Copy the data below exactly. Any pictures in it should be omitted.

Data items:

+ + + +

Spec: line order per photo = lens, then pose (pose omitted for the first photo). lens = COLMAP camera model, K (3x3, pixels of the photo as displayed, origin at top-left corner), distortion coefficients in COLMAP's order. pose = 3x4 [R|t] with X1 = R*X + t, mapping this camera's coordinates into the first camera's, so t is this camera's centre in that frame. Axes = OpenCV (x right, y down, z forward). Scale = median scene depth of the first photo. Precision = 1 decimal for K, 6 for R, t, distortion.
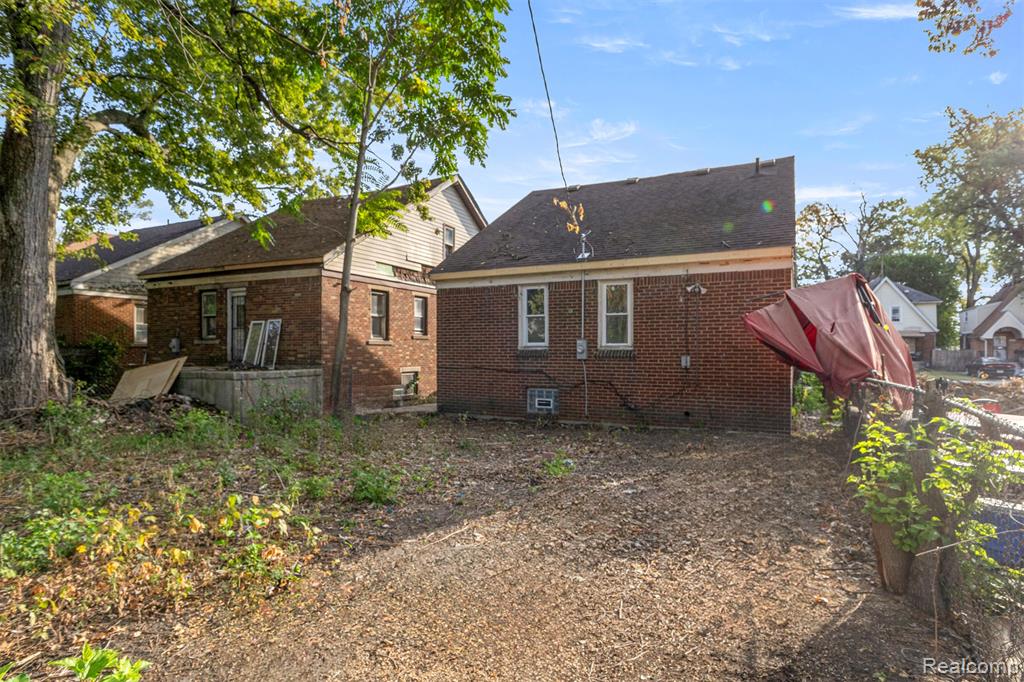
lens RADIAL K [[551.9, 0, 510.9], [0, 551.9, 356.3], [0, 0, 1]] dist [-0.002181, -0.000133]
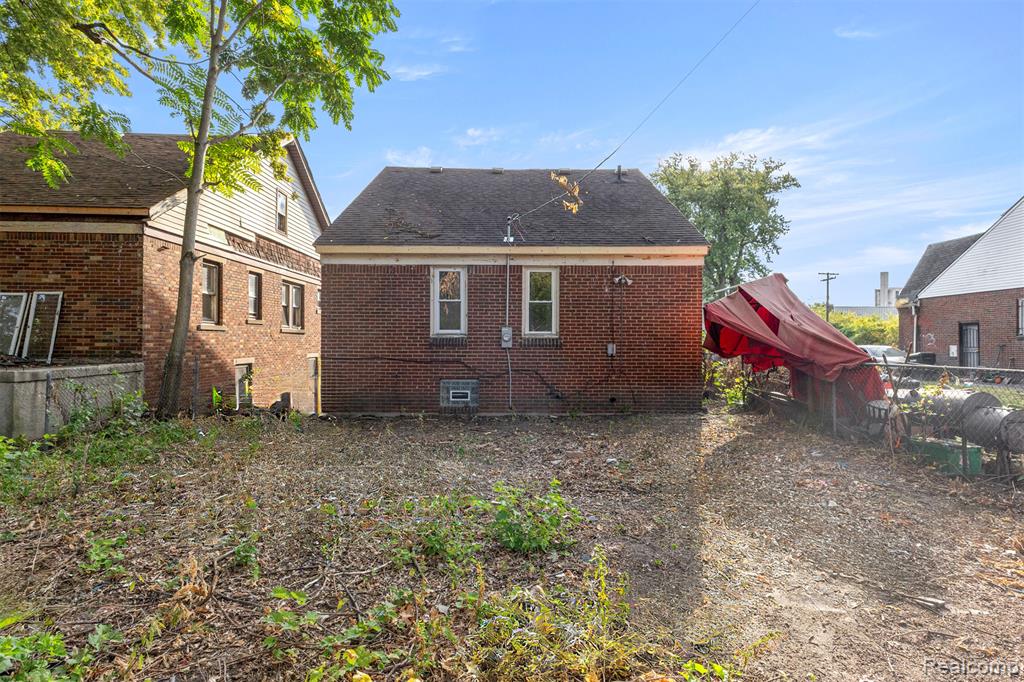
lens RADIAL K [[524.0, 0, 512.0], [0, 524.0, 341.0], [0, 0, 1]] dist [0.025072, -0.000068]
pose [[0.890964, 0.001214, 0.454073, -0.243797], [0.001543, 0.999983, -0.005700, -0.001047], [-0.454072, 0.005779, 0.890946, 0.167904]]
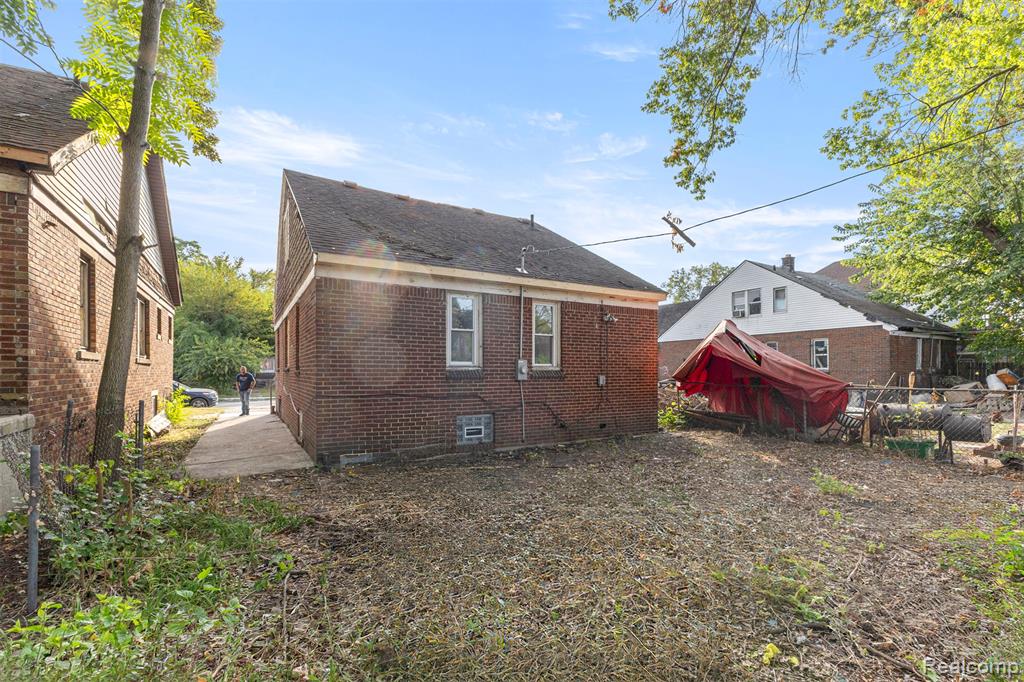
lens RADIAL K [[454.7, 0, 512.9], [0, 454.7, 374.9], [0, 0, 1]] dist [0.003567, 0.000140]
pose [[0.535512, -0.007782, 0.844492, -0.474569], [0.009043, 0.999953, 0.003480, -0.005806], [-0.844479, 0.005773, 0.535557, 0.530089]]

+ + + +

> Problem solution:
Spec: line order per photo = lens, then pose (pose omitted for the first photo). lens = COLMAP camera model, K (3x3, pixels of the photo as displayed, origin at top-left corner), distortion coefficients in COLMAP's order. pose = 3x4 [R|t] with X1 = R*X + t, mapping this camera's coordinates into the first camera's, so t is this camera's centre in that frame. Axes = OpenCV (x right, y down, z forward). Scale = median scene depth of the first photo. Precision = 1 decimal for K, 6 for R, t, distortion.
lens RADIAL K [[551.9, 0, 510.9], [0, 551.9, 356.3], [0, 0, 1]] dist [-0.002181, -0.000133]
lens RADIAL K [[524.0, 0, 512.0], [0, 524.0, 341.0], [0, 0, 1]] dist [0.025072, -0.000068]
pose [[0.890964, 0.001214, 0.454073, -0.243797], [0.001543, 0.999983, -0.005700, -0.001047], [-0.454072, 0.005779, 0.890946, 0.167904]]
lens RADIAL K [[454.7, 0, 512.9], [0, 454.7, 374.9], [0, 0, 1]] dist [0.003567, 0.000140]
pose [[0.535512, -0.007782, 0.844492, -0.474569], [0.009043, 0.999953, 0.003480, -0.005806], [-0.844479, 0.005773, 0.535557, 0.530089]]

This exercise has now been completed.